- [Quoted text]:

Page MenuHomePhabricator

Make puppet-compiler execution run with higher priority, not like other 'experimental' jobs
Open, MediumPublic

Description

Lately I'm seeing puppet compiler queueing delays of 10-20 minutes, blocking the compilation process from beginning -- which can really complicate iterating on a patch during a deployment window.

Can we get operations-puppet-catalog-compiler-puppet7-test to run at test-prio? Thanks!

Event Timeline

Restricted Application added a subscriber: Aklapper. · View Herald Transcript
hashar subscribed.

The priorites are set on a per pipeline basis. That job is in the experimental Pipeline (react on check experimental comments) and it is at the lowest priority:

zuul/layout.yaml
pipelines:
  - name: experimental
    precedence: low

I'd keep it low cause it used for a bunch of checks for which we don't need immediate answer (mostly to try / validate things in the MediaWiki system). So essentially the answer is no :-]

Then, the job is tied to the puppet7-compiler-node Jenkins label which is served by three dedicated Puppet compiler hosts. They run nothing else, looking at https://integration.wikimedia.org/ci/label/puppet7-compiler-node/load-statistics it was not saturating.

Zuul emits a bunch of metrics to statds and scrapped by Prometheus which are documented at https://gerrit.wikimedia.org/g/integration/zuul/+/refs/heads/debian/jessie-wikimedia/doc/source/statsd.rst . The mattering measure would be the resident time and wait_time:

#. **wait_time** counter and timer of the wait time, with the difference
         of the job start time and the launch time, in milliseconds.

#. **resident_time** timing representing how long the Change has been
         known by Zuul (which includes build time and Zuul overhead).

And if I look at zuul_pipeline_job_wait_time_seconds{job_name="operations-puppet-catalog-compiler-puppet7-test"} it does not seem to wait ever. But maybe my Prometheus understanding is wrong :-\

If you have a change number + patchset, I can dig in the debug log on contint.wikimedia.org /var/log/zuul/debug.log and see what happened.

I have looked at 1226932/1. The merge jobs ran immediately, the test-prio started at 19:13 so quite rapidly but Zuul only called the experimental one at 19:23. So that is not an overhead in Jenkins but in Zuul itself.

Zuul (well its embedded Gearman server) processes high precedence jobs first, then normal ones and eventually the low priorities one. As long as there are requests being added to the high/normal queues, they keep yielding items and thus the low one is only processed after the high/normal ones have been drained

def getJobForConnection(self, connection, peek=False):
    for queue in [self.high_queue, self.normal_queue, self.low_queue]:
        for job in queue:
            if job.name in connection.functions:
                if not peek:
                    queue.remove(job)

- [Collected material]:

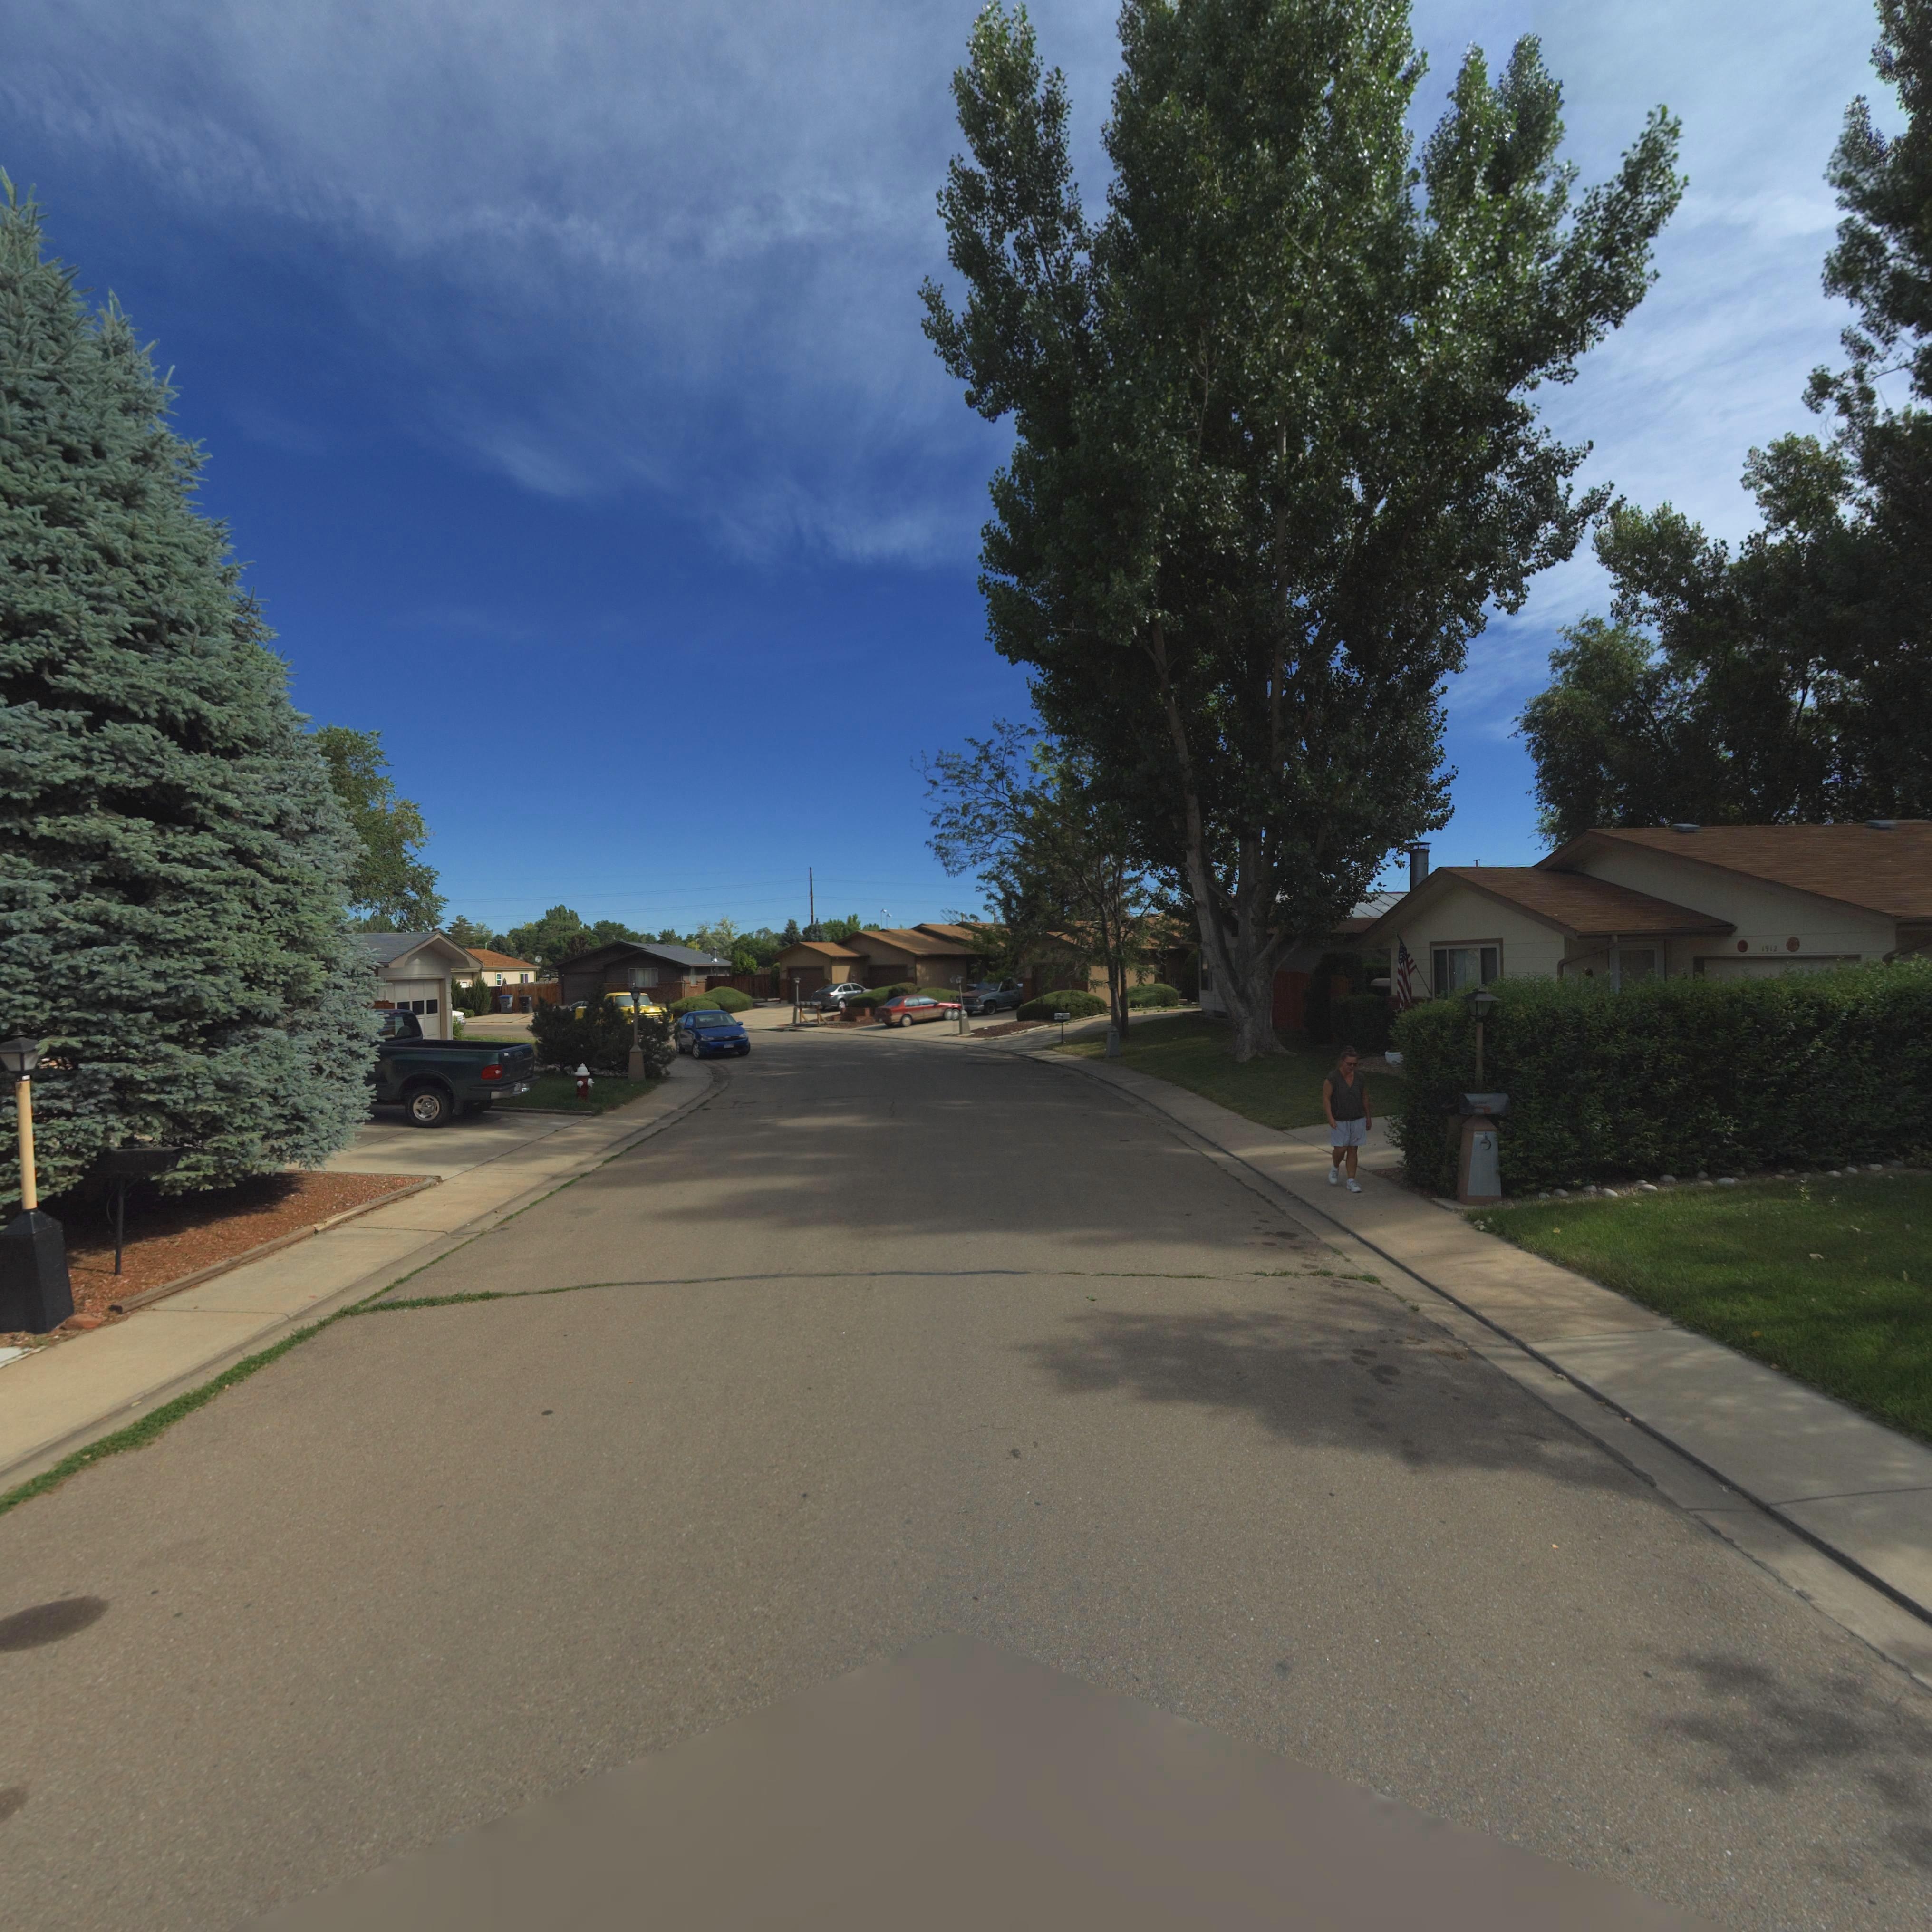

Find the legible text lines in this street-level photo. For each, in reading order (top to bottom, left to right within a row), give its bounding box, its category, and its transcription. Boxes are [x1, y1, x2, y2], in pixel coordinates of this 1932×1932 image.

[1761, 944, 1778, 952] StreetNumber: 1912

- [Set problem A]:
Answer these questions using the thread on puppet compiler priority above:
(i) How long are the queueing delays reported in the description?
(ii) What precedence does zuul/layout.yaml give the experimental pipeline?
(iii) How many dedicated Puppet compiler hosts serve the puppet7-compiler-node label?
- [Set problem B]: Copy out word for word the part of the thread on puppet compiler priority that begins at the words "And if I look" and stops after the words "see what happened.".

- [Full output A]:
(i) 10-20 minutes.
(ii) Low.
(iii) Three.

- [Full output B]:
And if I look at zuul_pipeline_job_wait_time_seconds{job_name="operations-puppet-catalog-compiler-puppet7-test"} it does not seem to wait ever. But maybe my Prometheus understanding is wrong :-\

If you have a change number + patchset, I can dig in the debug log on contint.wikimedia.org /var/log/zuul/debug.log and see what happened.